Rest in Peace Mac Miller
a tribute to a legacy for a generation cut too short
Personally speaking, Mac Miller's recent death (9/7/18) was devastating, and I know I am not the only fan (let alone family and friends) who feels this way. His earlier mixtapes, K.I.D.S and Best Day Ever were released in 2010 and 2011 respectively, to put this into context of my life, I had just started my freshman year of high school the fall of 2010. An artist who I had been a fan of since his early days and being part of a cult following that grew into something much more substantial later on is something I would never give back, but it's also the part that makes this so upsetting. Mac's music got me through pivotal moments in my life, specifically ones that were more dark, sad, or in general difficult to get through. His music brought a sense of comfort when there was none, a feeling that you weren't alone when that's all it ever felt like. His debut album Blue Slide Park (2011) and mixtape Macadelic (2012) were pieces of work that especially spoke to me, probably because they were relevant to how I was feeling and what I was going through at the time.
Over time, Mac experimented more creating sounds that were nothing like his earlier work, his rapping improved, and respect from critics was finally starting to match up with his passion, precision and talent. Watching Movies with the Sound Off dropped in 2014, the same year I was entering college. While there were still moments of dark introspectiveness, the album as a whole was more upbeat than previous works. There was a shift in how he operated, more precise in his work but also more daring, willing to risk good reviews in order for artistic liberty refusing to be placed in a box by critics. Then, in 2016 The Divine Feminine came out, an album full of love influenced by longtime girlfriend Nomi Leasure (which some mistakenly think is about Ariana Grande, I promise, it's not). Coincidentally, I had begun the most serious relationship I have been in (and currently still am) during this time, so the album was fitting with how my own life was moving.
It was obvious that Miller was in a place of respect, still restless and experimenting, but the first time he seemed comfortable in who he was in the public eye. A little over a month ago in August 2018, Miller released Swimming, and explained during an interview with Rolling Stone that he was more interested in making art that functions as a timestamp for periods in his life compared to churning out hit after hit.
While Mac's issues with depression and substance abuse is no secret, it had finally seemed like he was starting to come out the other side.

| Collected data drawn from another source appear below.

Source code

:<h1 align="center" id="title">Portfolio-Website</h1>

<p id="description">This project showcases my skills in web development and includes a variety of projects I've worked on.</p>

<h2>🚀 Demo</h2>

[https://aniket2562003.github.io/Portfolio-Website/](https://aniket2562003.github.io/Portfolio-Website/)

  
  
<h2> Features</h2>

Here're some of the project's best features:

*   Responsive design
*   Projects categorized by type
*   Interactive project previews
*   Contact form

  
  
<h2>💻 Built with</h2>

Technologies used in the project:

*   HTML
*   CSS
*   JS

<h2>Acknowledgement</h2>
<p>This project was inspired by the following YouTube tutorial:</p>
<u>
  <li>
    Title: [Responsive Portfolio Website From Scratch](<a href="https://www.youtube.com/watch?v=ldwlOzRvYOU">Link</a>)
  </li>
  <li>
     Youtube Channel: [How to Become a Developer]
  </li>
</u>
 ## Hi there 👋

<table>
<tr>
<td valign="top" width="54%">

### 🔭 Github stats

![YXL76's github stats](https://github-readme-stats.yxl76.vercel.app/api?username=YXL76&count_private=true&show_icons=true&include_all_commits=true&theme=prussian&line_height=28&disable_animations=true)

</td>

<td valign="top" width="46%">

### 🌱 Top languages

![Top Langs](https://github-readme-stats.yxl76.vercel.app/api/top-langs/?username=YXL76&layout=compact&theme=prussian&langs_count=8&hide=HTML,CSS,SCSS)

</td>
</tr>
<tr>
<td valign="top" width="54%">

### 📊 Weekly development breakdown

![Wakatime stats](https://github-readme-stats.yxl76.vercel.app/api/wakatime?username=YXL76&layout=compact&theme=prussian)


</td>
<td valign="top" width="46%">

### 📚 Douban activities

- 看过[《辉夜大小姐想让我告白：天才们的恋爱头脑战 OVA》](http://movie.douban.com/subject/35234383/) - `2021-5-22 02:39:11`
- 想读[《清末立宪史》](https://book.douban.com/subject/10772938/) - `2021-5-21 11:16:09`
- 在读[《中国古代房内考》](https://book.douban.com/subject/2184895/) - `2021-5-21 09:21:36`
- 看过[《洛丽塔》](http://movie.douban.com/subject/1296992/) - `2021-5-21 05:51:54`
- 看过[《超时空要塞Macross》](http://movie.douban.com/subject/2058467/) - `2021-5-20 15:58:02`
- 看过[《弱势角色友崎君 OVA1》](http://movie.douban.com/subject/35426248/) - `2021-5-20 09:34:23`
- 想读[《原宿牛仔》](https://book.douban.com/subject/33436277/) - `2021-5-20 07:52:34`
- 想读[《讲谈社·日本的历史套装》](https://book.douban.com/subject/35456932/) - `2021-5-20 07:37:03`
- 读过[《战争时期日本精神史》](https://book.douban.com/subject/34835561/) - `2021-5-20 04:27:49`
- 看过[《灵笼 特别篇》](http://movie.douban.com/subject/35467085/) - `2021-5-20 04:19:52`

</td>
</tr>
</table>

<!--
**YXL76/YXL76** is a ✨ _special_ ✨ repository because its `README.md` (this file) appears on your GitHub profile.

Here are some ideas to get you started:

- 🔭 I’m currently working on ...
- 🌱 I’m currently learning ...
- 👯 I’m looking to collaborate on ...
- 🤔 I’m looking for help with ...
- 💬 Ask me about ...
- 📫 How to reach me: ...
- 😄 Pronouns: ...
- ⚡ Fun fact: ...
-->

His drug use began to really spiral after the release of his first album, to which he credited Rick Rubin to saving his life and helping him get back to sobriety around 2015. And even though he was never fully sober after that, he did say he believed in moderation in everything and that going clean 100% was never the goal. In a profile with Grantland during this time, Mac seemed aware of his struggle and recognized it was something he was still dealing with but that he's in a place of wanting to have a great time every day and didn't feel bad about that. More recently, in an article published by Vulture the night before he passed, he explained that he feels he lives in a constant shadow of being questioned about his well being, especially since his music involves drug use. But he went on to explain that his music mirrors his life, so during darker times, his music tends to be more dark. One of the saddest parts in reading this profile has to do with the title, "The Perfectionist Mac Miller is Finally Making the Music He's Always Wanted to Make." It points to place of peace within Mac, one that was cut short just as it was happening.
Mac Miller was more than just a rapper, more than an artist, more than what people defined him as. His come up was during a time when music on the internet was more than just some kids messing around, it was a shift in the industry that inspired a generation of artists and fans alike. He was at the start of a new voice, a new era, not only in rap but in the independent genre of music. He helped pave the way for artists like him, ones that weren't fortunate enough to get a record deal, but talented enough to sustain a fan base and create a career for themselves. He became the voice of generation for so many kids his age and grew with them, both literally and artistically. It's always painful when someone great who inspired so many passes, but that loss seems to cut deeper when that person was just in the midst of being great, leaving behind a legacy unfinished. Rest in peace Mac Miller, and thank you for all you left behind.